Querendo título, Paysandu retorna aos treinos na Curuzu
“É um período grande (de folga). Acho que não é o ideal ficar tanto tempo parado, mas também vejo que foi bom para colocarmos a cabeça no lugar, pensar em muita coisa e terminar a temporada da melhor maneira possível. Tivemos tempo para pensar nos erros e acertos. Quando as coisas não acontecem do jeito que queremos no dia a dia, pensamos nelas nos outros dias, mas no futebol não temos muito esse tempo, pois sempre já tem jogo em seguida. Nesse período parado, todos puderam pensar melhor no que foi feito”, comentou.
Todos sabem que o principal objetivo do Paysandu era o acesso à Série B do Brasileiro. No entanto, não foi cumprido e a maneira que o Papão atuou o ano todo deixou muito a desejar. Apesar de tudo, os bicolores já viraram a chave e buscam o tricampeonato da Copa Verde, o que seria o segundo título do ano, já que o Lobo conquistou o bicampeonato do Parazão.

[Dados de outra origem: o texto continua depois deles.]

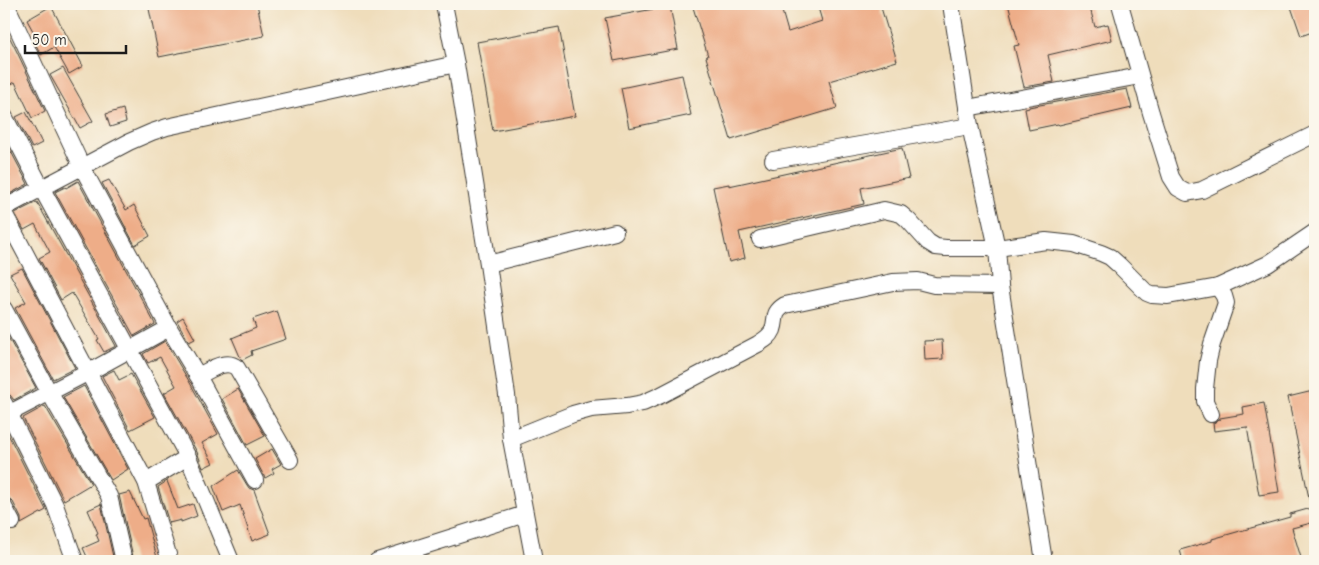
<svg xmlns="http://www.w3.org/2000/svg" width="1319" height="565" font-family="'Comic Neue',sans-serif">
<rect width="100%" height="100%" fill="#fbf7ec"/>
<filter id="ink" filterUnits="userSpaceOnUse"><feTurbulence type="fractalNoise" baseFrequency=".02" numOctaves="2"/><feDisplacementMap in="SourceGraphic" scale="10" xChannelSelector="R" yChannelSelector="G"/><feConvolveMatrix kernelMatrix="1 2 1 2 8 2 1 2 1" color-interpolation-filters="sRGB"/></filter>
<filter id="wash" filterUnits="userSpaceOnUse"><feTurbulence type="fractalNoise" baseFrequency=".0096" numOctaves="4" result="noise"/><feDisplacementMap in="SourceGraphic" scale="20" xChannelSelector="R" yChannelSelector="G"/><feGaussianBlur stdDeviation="1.12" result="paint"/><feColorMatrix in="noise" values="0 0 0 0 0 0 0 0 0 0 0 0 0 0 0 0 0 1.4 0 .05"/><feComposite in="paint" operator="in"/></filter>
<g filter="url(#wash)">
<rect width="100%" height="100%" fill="#efddbb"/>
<g id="blocks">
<g fill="#eead88">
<path d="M 148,4 L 257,4 L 264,36 L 159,57 Z"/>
<path d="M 692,4 L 780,4 L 788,32 L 822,21 L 817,4 L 880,4 L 897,61 L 829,81 L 837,108 L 731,140 L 706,57 L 708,56 Z"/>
<path d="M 1008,4 L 1089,4 L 1095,27 L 1108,24 L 1112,40 L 1048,55 L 1054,82 L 1024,87 L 1014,46 L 1019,45 Z"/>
<path d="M 1290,4 L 1311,4 L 1315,17 L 1315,31 L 1301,36 Z"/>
<path d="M 51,6 L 83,66 L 69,74 L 54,47 L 41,55 L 35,43 L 39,42 L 27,20 Z"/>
<path d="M 670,6 L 678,49 L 614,61 L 605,18 Z"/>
<path d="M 4,26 L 17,52 L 45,111 L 32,118 L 15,82 L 4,88 Z"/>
<path d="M 559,27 L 575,116 L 493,131 L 477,42 Z"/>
<path d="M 63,68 L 93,121 L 80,128 L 50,75 Z"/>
<path d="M 682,75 L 691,115 L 629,128 L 621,88 Z"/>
<path d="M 1127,89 L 1132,108 L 1059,125 L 1058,124 L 1029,130 L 1025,109 L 1029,108 L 1029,107 Z"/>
<path d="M 123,109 L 126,122 L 110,127 L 106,114 Z"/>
<path d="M 26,112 L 42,143 L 32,148 L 16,117 Z"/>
<path d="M 6,142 L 28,184 L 4,197 L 4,181 L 10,177 L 4,165 L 4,143 Z"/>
<path d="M 902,148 L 909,178 L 861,188 L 864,204 L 739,232 L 745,258 L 729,262 L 713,187 L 729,184 L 729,186 Z"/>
<path d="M 109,180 L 126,210 L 134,205 L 150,236 L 135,245 L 102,183 Z"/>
<path d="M 78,181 L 155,324 L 134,336 L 55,192 L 65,187 L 66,188 Z"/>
<path d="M 37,202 L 116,346 L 104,352 L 97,340 L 99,339 L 72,293 L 61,300 L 39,258 L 50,252 L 35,224 L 24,230 L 15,213 Z"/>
<path d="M 22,268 L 75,368 L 53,379 L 15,308 L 26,302 L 10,274 Z"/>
<path d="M 277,311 L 286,339 L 251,351 L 252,355 L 242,360 L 241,359 L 232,338 L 256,328 L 253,319 Z"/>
<path d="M 183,317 L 195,339 L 189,342 L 177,321 Z"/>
<path d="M 4,330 L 36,388 L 14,400 L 10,395 L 4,393 Z"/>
<path d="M 942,340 L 943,359 L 925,360 L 924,341 Z"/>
<path d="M 165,341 L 189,381 L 218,434 L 202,443 L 213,463 L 203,468 L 197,452 L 164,393 L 176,386 L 160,357 L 148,363 L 143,354 Z"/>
<path d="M 114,370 L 119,380 L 131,374 L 155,417 L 130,430 L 102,376 Z"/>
<path d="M 84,386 L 128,469 L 111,480 L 63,397 Z"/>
<path d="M 238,389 L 265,436 L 247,445 L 222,399 Z"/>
<path d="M 1313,391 L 1315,401 L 1315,502 L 1310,503 L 1288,397 Z"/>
<path d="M 1264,403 L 1279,492 L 1259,495 L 1247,427 L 1214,431 L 1213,423 L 1219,420 L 1220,418 L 1244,414 L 1243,407 Z"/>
<path d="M 45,406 L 91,484 L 64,500 L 23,418 Z"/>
<path d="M 4,426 L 46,510 L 21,524 L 21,518 L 13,502 L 9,498 L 4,497 Z"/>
<path d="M 272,449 L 281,464 L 272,469 L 274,473 L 265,478 L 255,459 Z"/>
<path d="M 238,470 L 247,485 L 249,488 L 254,490 L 270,534 L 252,541 L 240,505 L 223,512 L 213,486 Z"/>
<path d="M 167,481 L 178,509 L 193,504 L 197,516 L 181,522 L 181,520 L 169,523 L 158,487 Z"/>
<path d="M 130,492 L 143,519 L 146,518 L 158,561 L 134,561 L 119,495 Z"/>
<path d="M 101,504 L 114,561 L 89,561 L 83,548 L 99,541 L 96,534 L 98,533 L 88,510 Z"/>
<path d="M 1315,507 L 1315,522 L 1292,528 L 1302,561 L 1183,561 L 1180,550 L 1212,541 L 1212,539 L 1290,517 L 1290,514 Z"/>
</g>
</g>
</g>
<g filter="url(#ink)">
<use href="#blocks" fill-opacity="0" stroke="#3c3934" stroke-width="1"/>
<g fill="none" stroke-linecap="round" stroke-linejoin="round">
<defs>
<g id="minor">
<path d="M 6,4 L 82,167 L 169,328 L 198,376 L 255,480"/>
<path d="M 444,4 L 456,64 L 488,264 L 507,395 L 511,439 L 534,561"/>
<path d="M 951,4 L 970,126 L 997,248 L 1000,286 L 1044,561"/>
<path d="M 1120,4 L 1151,113 L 1171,177 L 1178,188 L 1187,193 L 1202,190 L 1315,134"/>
<path d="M 967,108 L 1140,76"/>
<path d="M 4,116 L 42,189 L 188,457 L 231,561"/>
<path d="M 773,160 L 970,126"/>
<path d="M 4,208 L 129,142 L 152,132 L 167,127 L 456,64"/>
<path d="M 4,213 L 146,482 L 170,561"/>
<path d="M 760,239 L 884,210 L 901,214 L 908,220 L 928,242 L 936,247 L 946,248 L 997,248 L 1046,241 L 1074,244 L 1101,253 L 1110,257 L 1119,265 L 1147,293 L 1152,295 L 1168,296 L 1218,287 L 1268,264 L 1315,232"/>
<path d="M 488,264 L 615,232"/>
<path d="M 4,309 L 49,392 L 109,496 L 124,561"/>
<path d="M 198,376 C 209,371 226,358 237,368 L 290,460"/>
<path d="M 4,403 L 55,505 L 75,561"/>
<path d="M 1211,414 L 1205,401 L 1205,389 L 1208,361 L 1212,344 L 1226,303 L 1224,296 L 1218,287"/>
<path d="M 4,416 L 89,372 L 169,328"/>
<path d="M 511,439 L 573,414 L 591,409 L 627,406 L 643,403 L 661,395 L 758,344 C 764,340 770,337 773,330 C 777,318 772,313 785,305 L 893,282 L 918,281 L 934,285 L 1000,286"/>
<path d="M 146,482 L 188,457"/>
<path d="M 4,507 L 12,522"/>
<path d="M 377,561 L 525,514"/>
</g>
</defs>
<use href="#minor" stroke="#3c3934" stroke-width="18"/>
<use href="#minor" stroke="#fff" stroke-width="16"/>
</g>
</g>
<rect width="1319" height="565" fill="none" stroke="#fbf7ec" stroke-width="20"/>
<path d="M25 45v8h101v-8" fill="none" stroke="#1c1c1c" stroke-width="2.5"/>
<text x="32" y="45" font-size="15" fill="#1c1c1c" stroke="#fbf7ec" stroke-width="4" paint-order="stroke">50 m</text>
</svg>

“Na situação que estamos, classificados, não temos preferência (por adversário). Temos que estar preparados para o que vier pela frente. Temos que aproveitar esse novo período para treinar, entrosar bem e melhorar a condição física para chegar nos jogos e estar preparados. Apesar dos companheiros terem ido embora, uma vitória sempre é boa para melhorar o clima do elenco. Não tem coisa melhor no futebol do estar sempre ganhando. É manter e tentar terminar o ano da melhor maneira possível, como o Paysandu merece”, disse.
Paysandu e o futuro da carreira:
“Vem sendo uma experiência boa estar vestindo a camisa de um clube com a grande do Paysandu. Eu me sinto honrado e poder estar representando o clube. “Deu para perceber a paixão do torcedor. É normal pela grandeza do clube. A torcida é de massa. É normal ter essas cobranças. Não só eu, mas os outros jogadores estão acostumados com isso. No entanto, não defini nada até agora. Tenho o restante do ano para cumprir contrato com o Paysandu e minha cabeça está focada nisso. Pretendo terminar a temporada da melhor maneira possível. Depois, junto com a minha família, vamos sentar e pensar bem para tomar a melhor decisão”, explicou.